Problem details>
Reproduce the rows word for word, starting at the line that contains "Each image here" and stopping after the line that contains "767.2], [0, 0, 1]] dist [0.004513, 0.000717]", and leave the pictures out of your answer.
====== Records to process
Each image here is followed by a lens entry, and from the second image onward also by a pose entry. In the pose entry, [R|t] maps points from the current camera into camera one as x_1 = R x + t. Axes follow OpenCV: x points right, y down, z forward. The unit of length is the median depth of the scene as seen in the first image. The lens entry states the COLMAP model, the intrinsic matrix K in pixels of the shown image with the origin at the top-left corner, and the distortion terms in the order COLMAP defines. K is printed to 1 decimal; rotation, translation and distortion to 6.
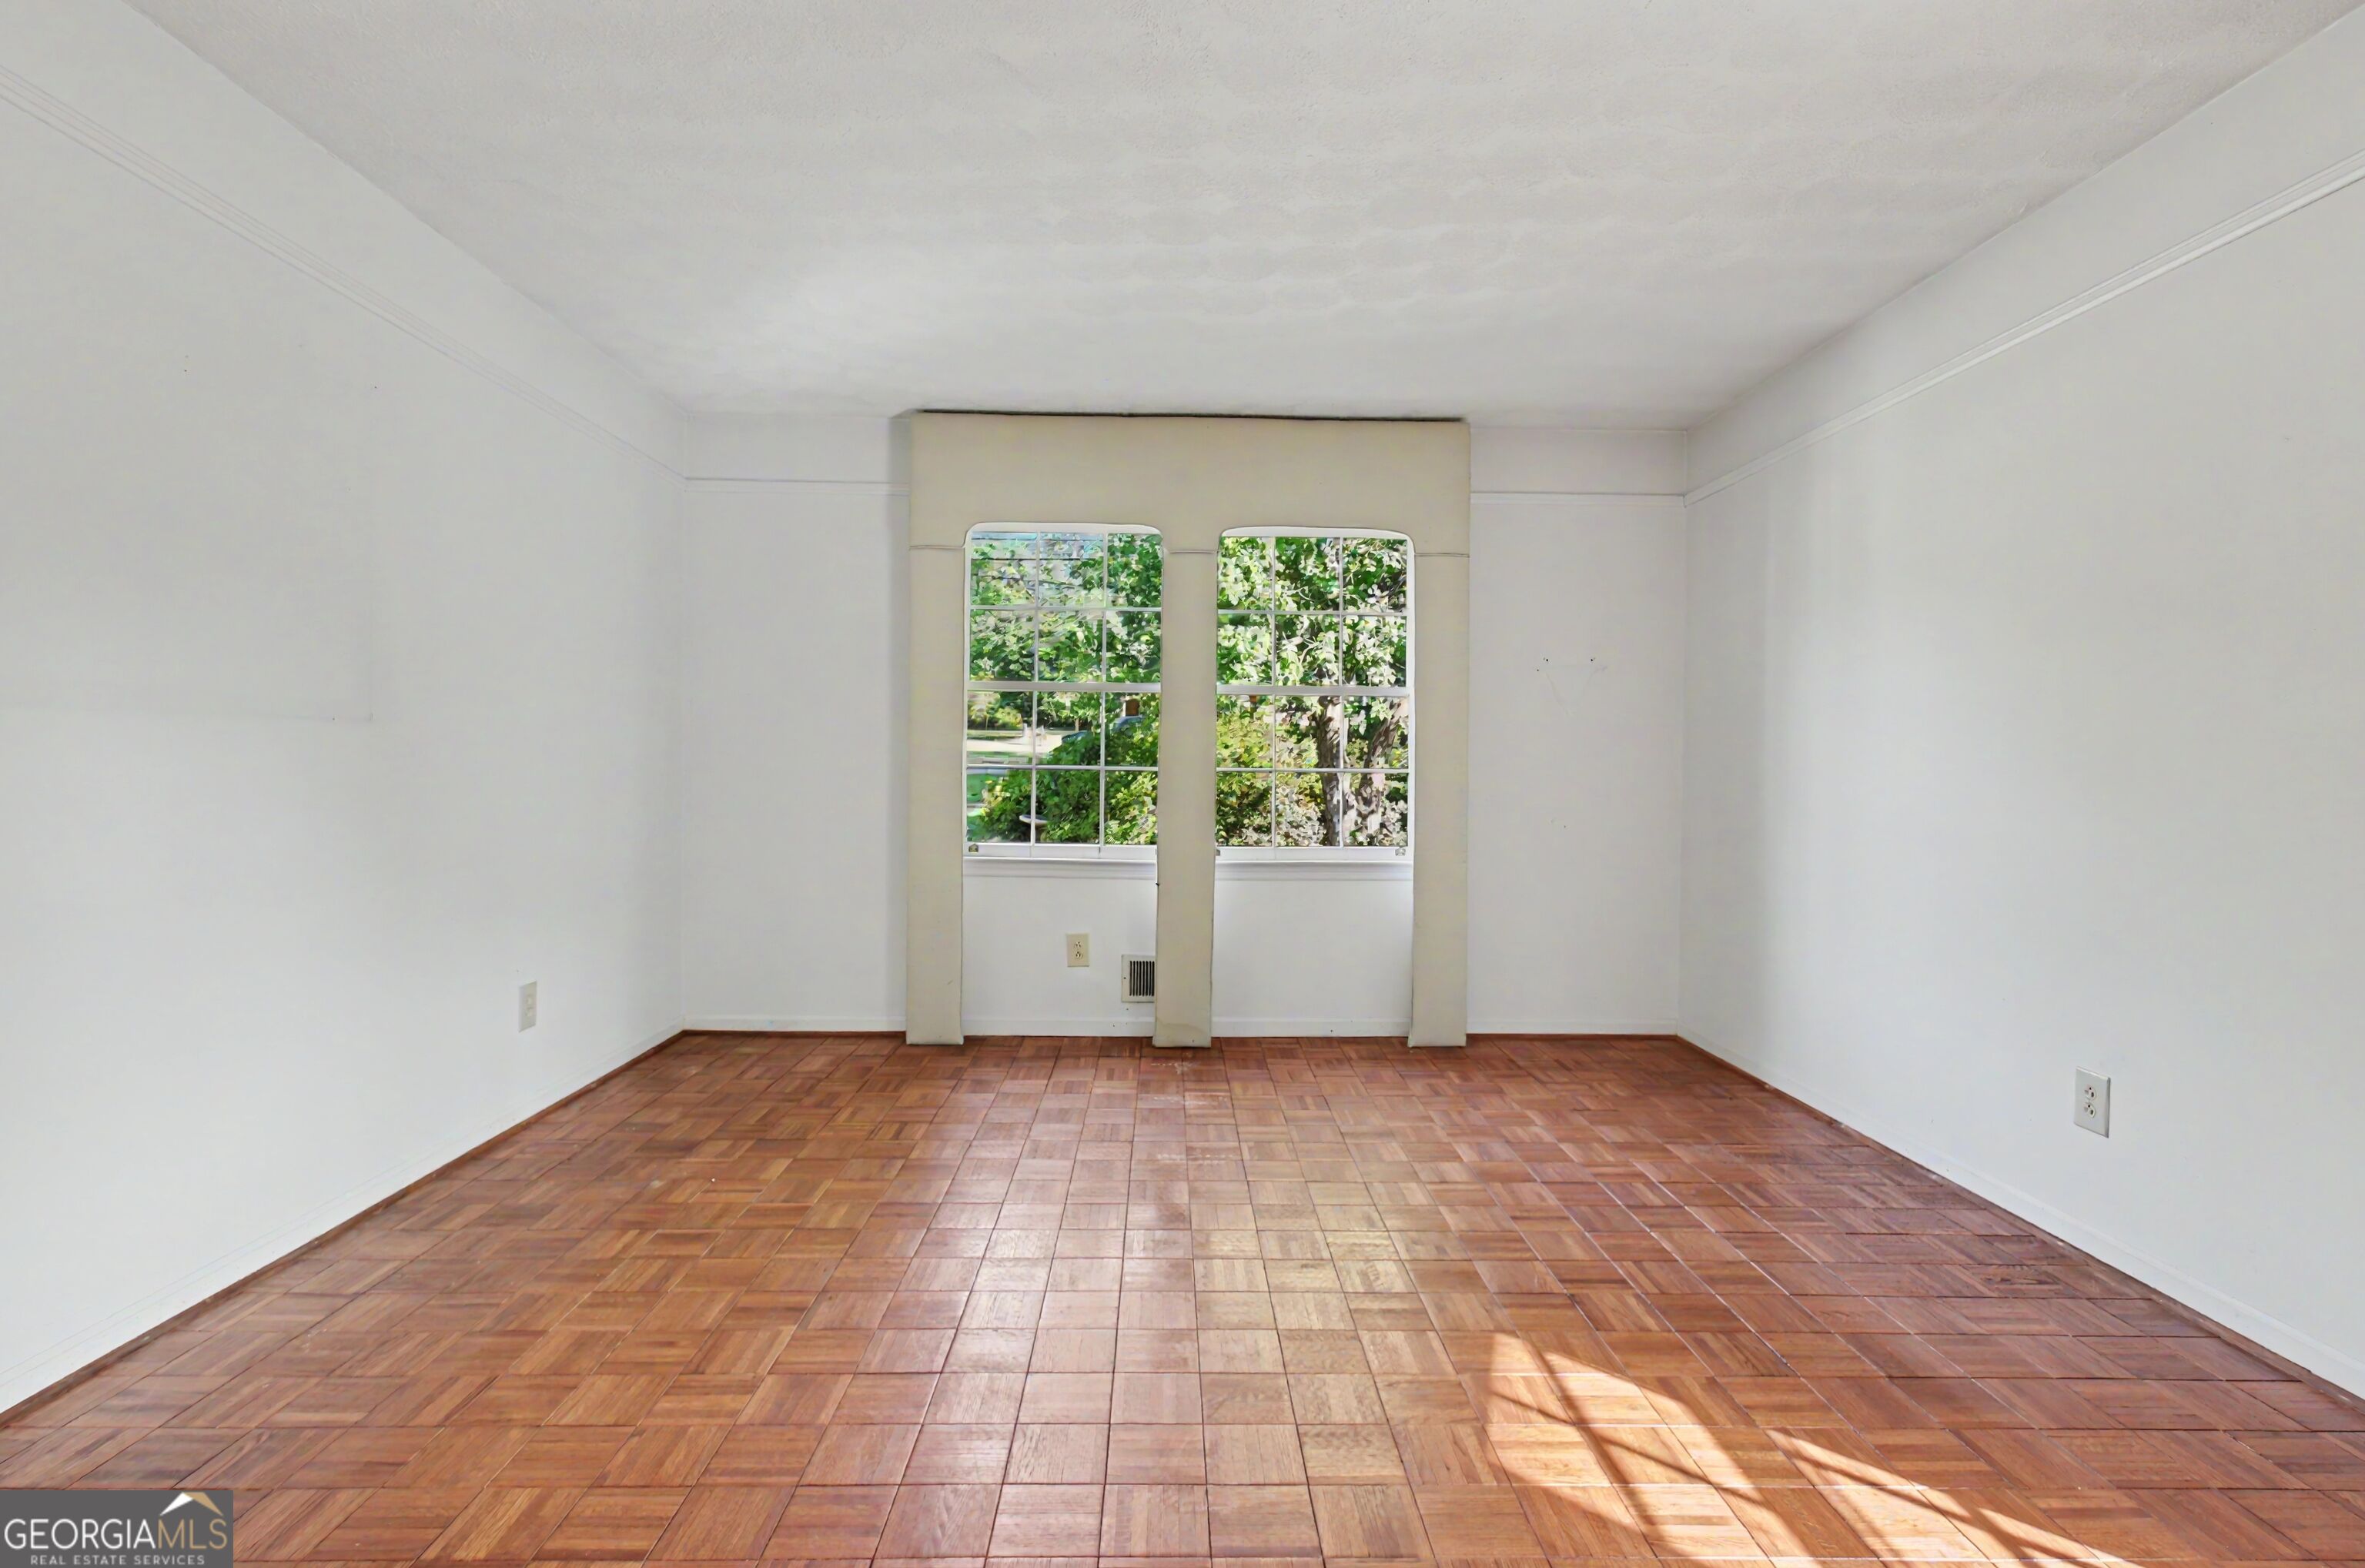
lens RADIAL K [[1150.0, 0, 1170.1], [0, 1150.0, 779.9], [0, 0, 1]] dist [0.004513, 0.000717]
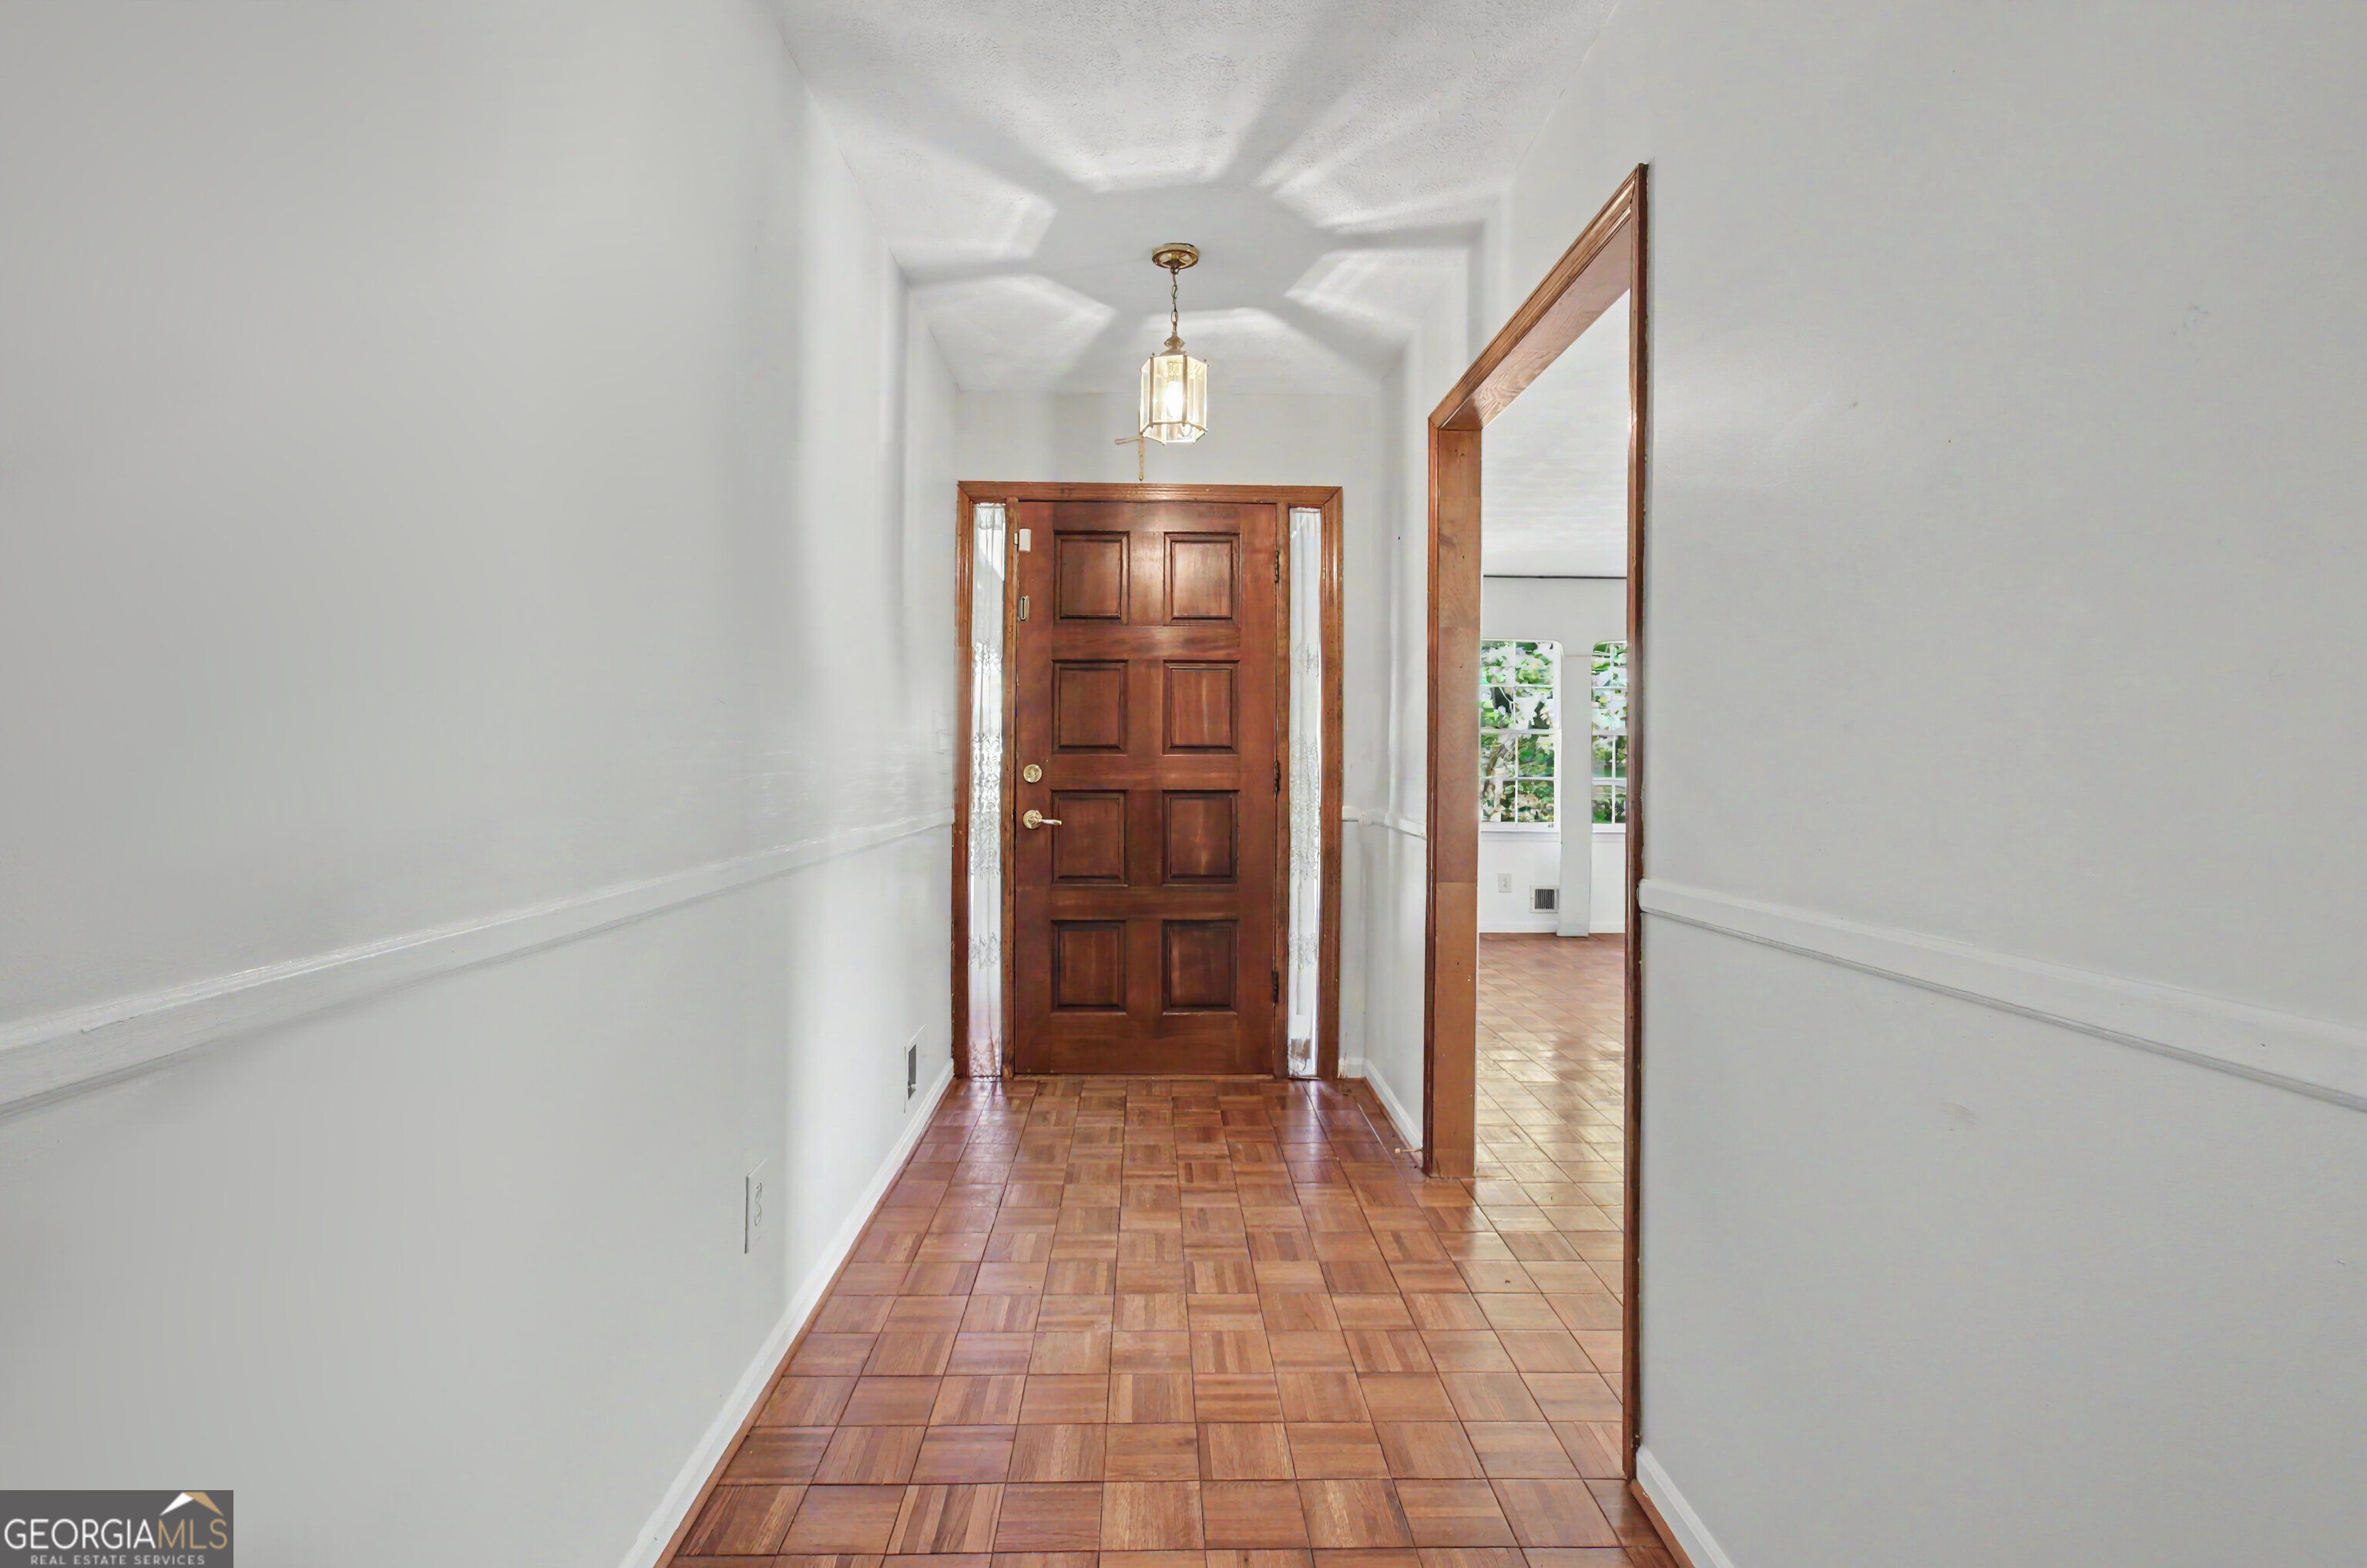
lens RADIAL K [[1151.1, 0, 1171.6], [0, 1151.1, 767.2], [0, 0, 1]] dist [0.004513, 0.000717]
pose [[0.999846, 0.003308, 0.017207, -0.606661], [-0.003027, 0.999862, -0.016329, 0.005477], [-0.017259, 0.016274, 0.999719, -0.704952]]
============
====== Records to process
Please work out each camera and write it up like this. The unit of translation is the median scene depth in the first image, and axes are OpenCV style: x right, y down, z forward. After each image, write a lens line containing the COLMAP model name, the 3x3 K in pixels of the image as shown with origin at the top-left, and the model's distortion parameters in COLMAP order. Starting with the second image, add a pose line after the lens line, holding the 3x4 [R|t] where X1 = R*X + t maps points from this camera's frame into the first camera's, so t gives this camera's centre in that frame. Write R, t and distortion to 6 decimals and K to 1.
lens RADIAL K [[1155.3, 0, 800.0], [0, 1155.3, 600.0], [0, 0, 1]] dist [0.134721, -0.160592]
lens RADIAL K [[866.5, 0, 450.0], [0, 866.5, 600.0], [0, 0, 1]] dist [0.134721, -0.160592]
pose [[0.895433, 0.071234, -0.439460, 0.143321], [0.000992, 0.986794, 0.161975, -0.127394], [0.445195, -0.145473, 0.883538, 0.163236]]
============
Result>
Each image here is followed by a lens entry, and from the second image onward also by a pose entry. In the pose entry, [R|t] maps points from the current camera into camera one as x_1 = R x + t. Axes follow OpenCV: x points right, y down, z forward. The unit of length is the median depth of the scene as seen in the first image. The lens entry states the COLMAP model, the intrinsic matrix K in pixels of the shown image with the origin at the top-left corner, and the distortion terms in the order COLMAP defines. K is printed to 1 decimal; rotation, translation and distortion to 6.
lens RADIAL K [[1150.0, 0, 1170.1], [0, 1150.0, 779.9], [0, 0, 1]] dist [0.004513, 0.000717]
lens RADIAL K [[1151.1, 0, 1171.6], [0, 1151.1, 767.2], [0, 0, 1]] dist [0.004513, 0.000717]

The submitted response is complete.